There were no cooking arrangements and he left me there while he went down to fetch us something ready to eat from the Steakorama next to the cleaner’s. In his absence I took the opportunity to examine his room, though of course not in an inquisitive or prying manner. I was struck by the fact that none of his small store of stationery had been brought home from the office. He returned with two steaks wrapped in aluminium foil, evidently a special treat in my honour, and afterwards he went out on to the landing and made cocoa, a drink which I had not tasted for more than thirty years. The evening dragged rather. In the course of conversation it turned out that Singlebury was fond of reading. There were in fact several issues of a colour-printed encyclopaedia which he had been collecting as it came out, but unfortunately it had ceased publication after the seventh part. Reading is my hobby, he said. I pointed out that a hobby was rather something that one did with one’s hands or in the open air – a relief from the work of the brain. Oh, I don’t accept that distinction, Singlebury said. The mind and the body are the same. Well, one cannot deny the connection, I replied. Fear, for example, releases adrenalin, which directly affects the nerves. I don’t mean connection, I mean identity, Singlebury said, the mind is the blood. Nonsense, I said, you might just as well tell me that the blood is the mind. It stands to reason that the blood can’t think.

I was right, after all, in thinking that he would refer to the matter of the redundancy. This was not till he was seeing me off at the bus-stop, when for a moment he turned his grey, exposed-looking face away from me and said that he did not see how he could manage if he really had to go. He stood there like someone who has ‘tried to give satisfaction’ – he even used this phrase, saying that if the expression were not redolent of a bygone age, he would like to feel he had given satisfaction. Fortunately we had not long to wait for the 45 bus.

At the expiry of the month the staff gave a small tea-party for those who were leaving. I cannot describe this occasion as a success.

The following Monday I missed Singlebury as a familiar presence and also, as mentioned above, because I had never quite realized how much work he had been taking upon himself. As a direct consequence of losing him I found myself having to stay late – not altogether unwillingly, since although following general instructions I have discouraged overtime, the extra pay in my own case would be instrumental in making ends meet. Meanwhile Singlebury’s desk had not been cleared – that is, of the trays, pencil-sharpener and complimentary calendar which were, of course, office property. The feeling that he would come back – not like Mrs Horrocks, who has rung up and called round incessantly – but simply come back to work out of habit and through not knowing what else to do, was very strong, without being openly mentioned. I myself half expected and dreaded it, and I had mentally prepared two or three lines of argument in order to persuade him, if he did come, not to try it again. Nothing happened, however, and on the Thursday I personally removed the ‘things’ from the cubby-hole into my own room.

Meanwhile in order to dispel certain quite unfounded rumours I thought it best to issue a notice for general circulation, pointing out that if Mr Singlebury should turn out to have taken any unwise step, and if in consequence any inquiry should be necessary, we should be the first to hear about it from the police. I dictated this to our only permanent typist, who immediately said, oh, he would never do that.
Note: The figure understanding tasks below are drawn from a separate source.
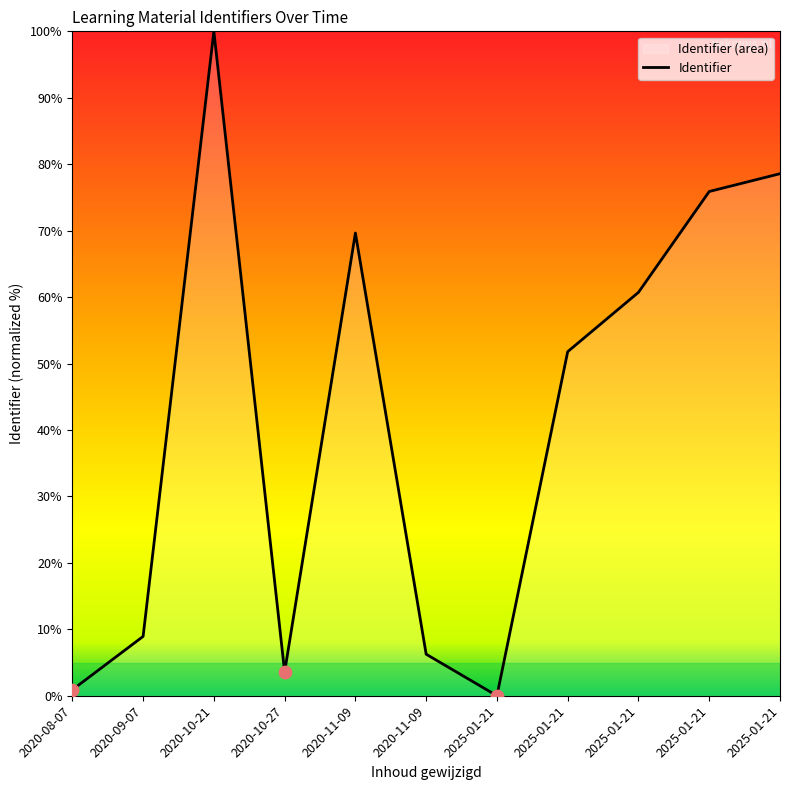

Which has a higher value, 2025-01-21 or 2020-08-07?

2025-01-21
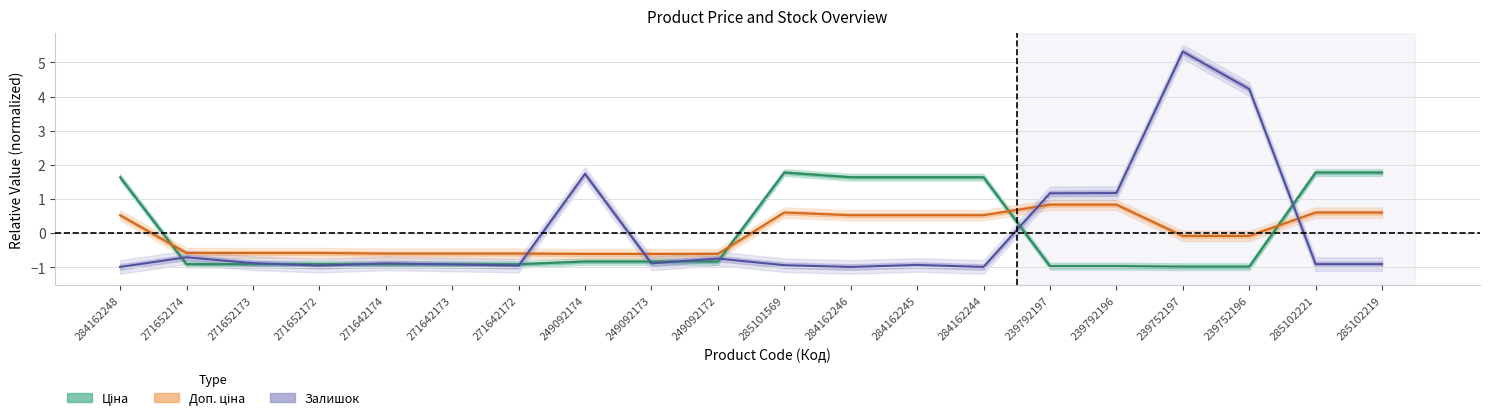

Reading left to right, what are all the values shown in this chart?

Ціна (Estimate): 284162248=1.6	271652174=-0.9	271652173=-0.9	271652172=-0.9	271642174=-0.9	271642173=-0.9	271642172=-0.9	249092174=-0.8	249092173=-0.8	249092172=-0.8	285101569=1.8	284162246=1.6	284162245=1.6	284162244=1.6	239792197=-1.0	239792196=-1.0	239752197=-1.0	239752196=-1.0	285102221=1.8	285102219=1.8
Доп. ціна (Estimate partial): 284162248=0.5	271652174=-0.6	271652173=-0.6	271652172=-0.6	271642174=-0.6	271642173=-0.6	271642172=-0.6	249092174=-0.6	249092173=-0.6	249092172=-0.6	285101569=0.6	284162246=0.5	284162245=0.5	284162244=0.5	239792197=0.8	239792196=0.8	239752197=-0.1	239752196=-0.1	285102221=0.6	285102219=0.6
Залишок (Forecast): 284162248=-1.0	271652174=-0.7	271652173=-0.9	271652172=-1.0	271642174=-0.9	271642173=-0.9	271642172=-1.0	249092174=1.7	249092173=-0.9	249092172=-0.7	285101569=-0.9	284162246=-1.0	284162245=-0.9	284162244=-1.0	239792197=1.2	239792196=1.2	239752197=5.3	239752196=4.2	285102221=-0.9	285102219=-0.9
He would never cause any unpleasantness like bringing police into the place, he’d do all he could to avoid that. I did not encourage any further discussion, but I asked my wife, who is very used to social work, to call round at Singlebury’s place in Clapham North and find out how he was. She did not have very much luck. The people in the cleaner’s shop knew, or thought they knew, that he was away, but they had not been sufficiently interested to ask where he was going.